にもかかわらず、普段の仕事をこなしながら別の部署とも連携を取り、おそらく元々は取引のなかった企業に新たな業務提携をもちかけ、その結果をできるだけ早く社員に還元できるように、と水面下で準備を進めてきたのだろう。
結果、就任からわずか三か月で『社員が希望する福利厚生を提供する』という目標を達成したという。
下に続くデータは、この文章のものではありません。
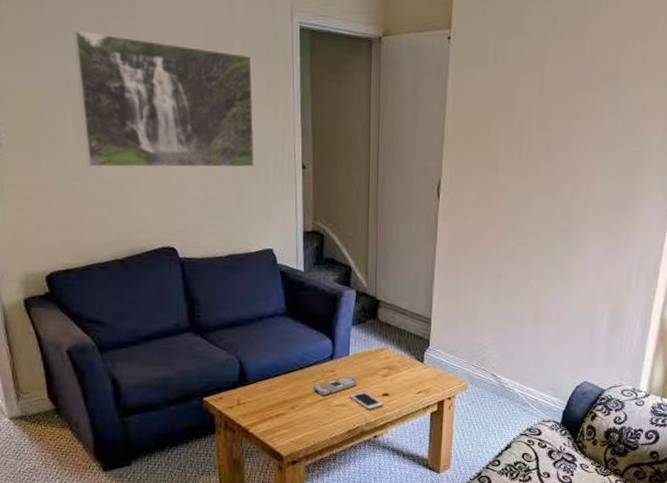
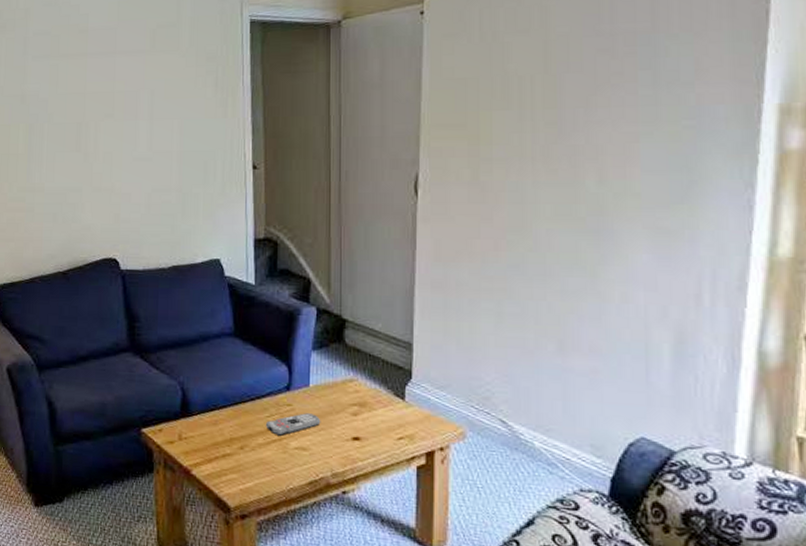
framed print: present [73,29,255,168] -> none [30,47,201,179]
cell phone: present [350,391,384,411] -> none [311,432,355,458]

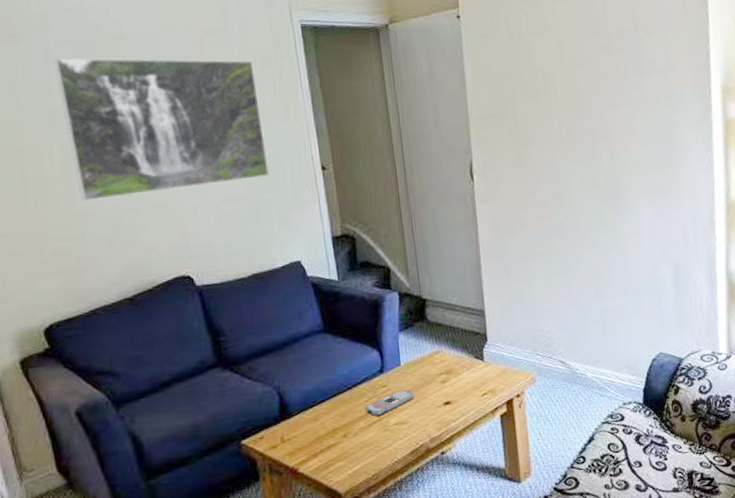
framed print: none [30,47,201,179] -> present [53,57,269,201]

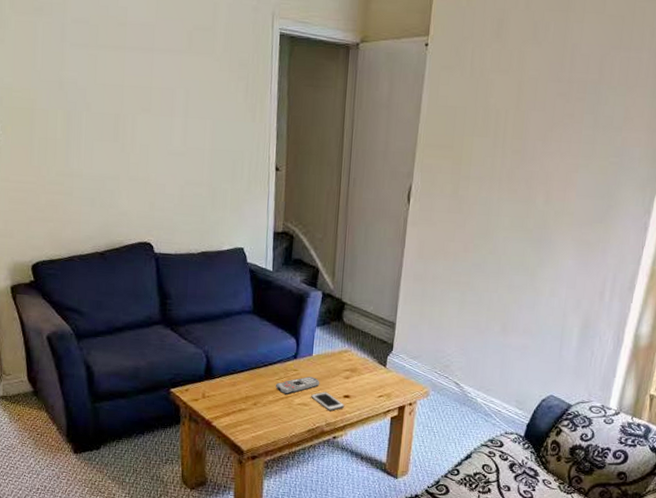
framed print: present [53,57,269,201] -> none [67,34,233,169]
cell phone: none [407,403,448,425] -> present [311,391,345,412]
「社員のことを考えてくれる人が役員になってくれるの、ほんと助かる」
莉乃が感心したように頷くので、紗夜もつられて「そうだね」と頷く。
常務の主な仕事は社長や副社長の補佐だが、それと同時に、実際に業務を行っている現場や各部門との連携・調整にも関わっているらしい。ゆえにルミリュクスの取締役の中では比較的社員との距離が近いため、現場の声を拾いやすいのだろう。
そして和季は拾った声をできるだけ早く反映することで、現場の状況や職場環境を改善しようと働きかけてくれる。
この分だと彼が就任時の挨拶で掲げていた『社員の給与のベースアップ』もあっという間に達成してしまいそうだ。